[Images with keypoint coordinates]
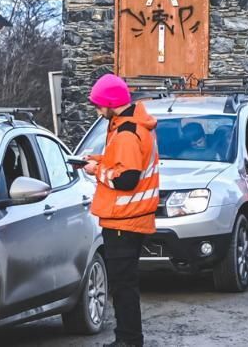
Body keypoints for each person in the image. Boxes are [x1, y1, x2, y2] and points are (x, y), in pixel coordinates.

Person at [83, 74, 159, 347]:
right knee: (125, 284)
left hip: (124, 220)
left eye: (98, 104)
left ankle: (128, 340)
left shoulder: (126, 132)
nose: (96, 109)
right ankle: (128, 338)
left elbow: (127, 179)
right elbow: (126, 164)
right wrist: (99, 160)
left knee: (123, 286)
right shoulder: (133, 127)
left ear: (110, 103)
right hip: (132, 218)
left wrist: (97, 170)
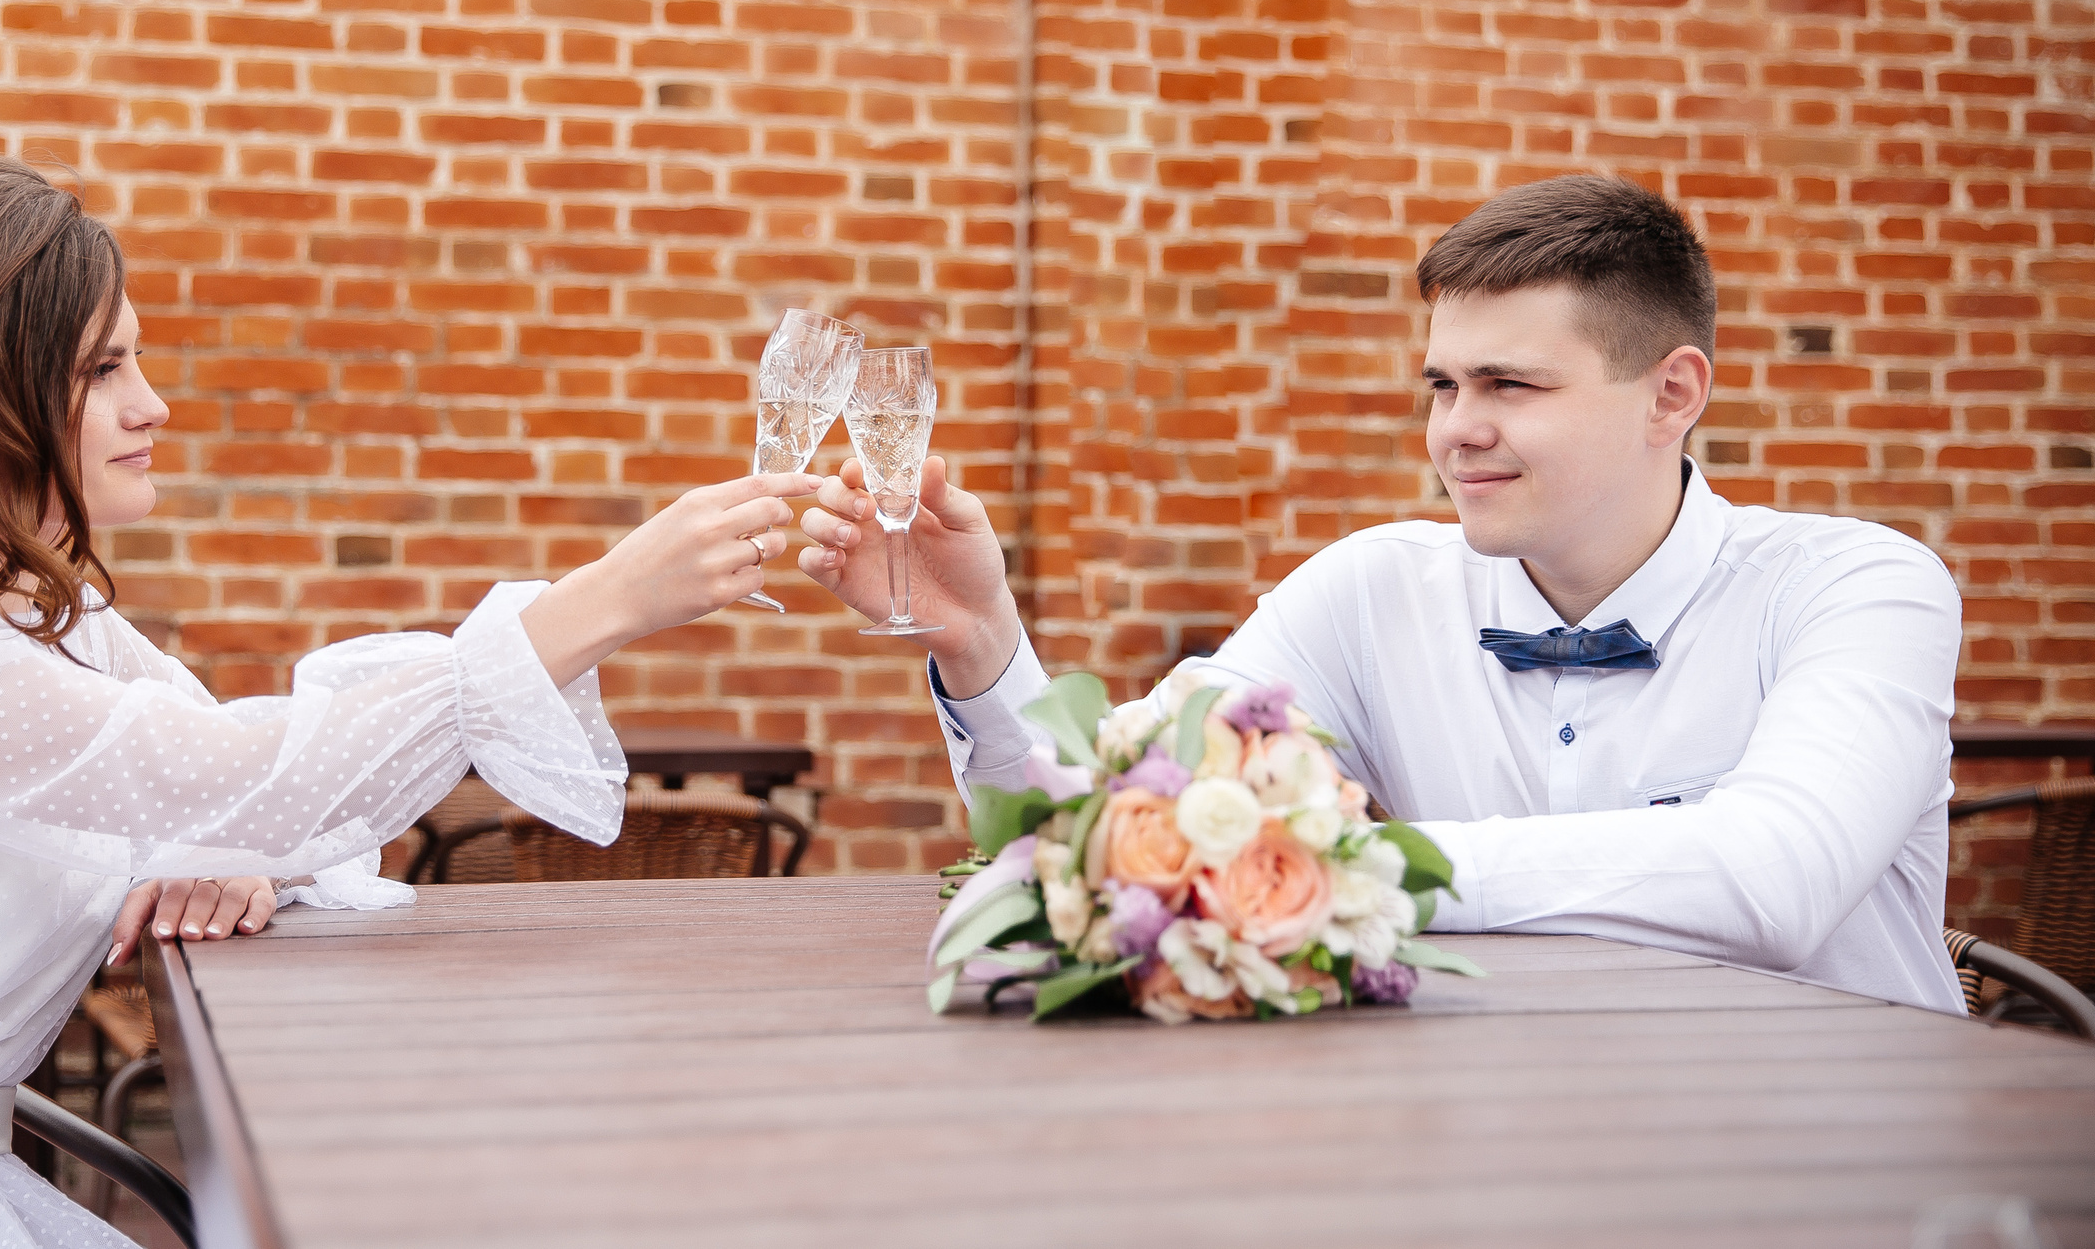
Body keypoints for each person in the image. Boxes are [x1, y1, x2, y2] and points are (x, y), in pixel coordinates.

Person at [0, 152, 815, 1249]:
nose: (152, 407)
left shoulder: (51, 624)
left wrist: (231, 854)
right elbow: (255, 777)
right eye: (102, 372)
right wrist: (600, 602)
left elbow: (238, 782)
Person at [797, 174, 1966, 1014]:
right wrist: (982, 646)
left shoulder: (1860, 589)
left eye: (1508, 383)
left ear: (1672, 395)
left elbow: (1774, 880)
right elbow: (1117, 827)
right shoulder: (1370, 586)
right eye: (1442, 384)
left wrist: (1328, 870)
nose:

Exercise instructions => Beginning with the line that holds "right elbow: (126, 164)" and continuing to the end of the entries above, set down each line exactly, both ends included; include no pictures.

Answer space =>
right elbow: (126, 164)
right wrist: (99, 160)
left knee: (123, 286)
right shoulder: (133, 127)
left ear: (110, 103)
right hip: (132, 218)
left wrist: (97, 170)
Body keypoints for each person in the image. Boxes are [x1, y1, x2, y2] and points are (x, y), in pixel coordinates.

Person at [0, 152, 815, 1249]:
nose: (152, 407)
left shoulder: (51, 624)
left wrist: (231, 854)
right elbow: (255, 777)
right eye: (102, 372)
right wrist: (600, 602)
left elbow: (238, 782)
Person at [797, 174, 1966, 1014]:
right wrist: (982, 646)
left shoulder: (1860, 589)
left eye: (1508, 383)
left ear: (1672, 395)
left elbow: (1774, 880)
right elbow: (1117, 827)
right shoulder: (1370, 586)
right eye: (1442, 384)
left wrist: (1328, 870)
nose:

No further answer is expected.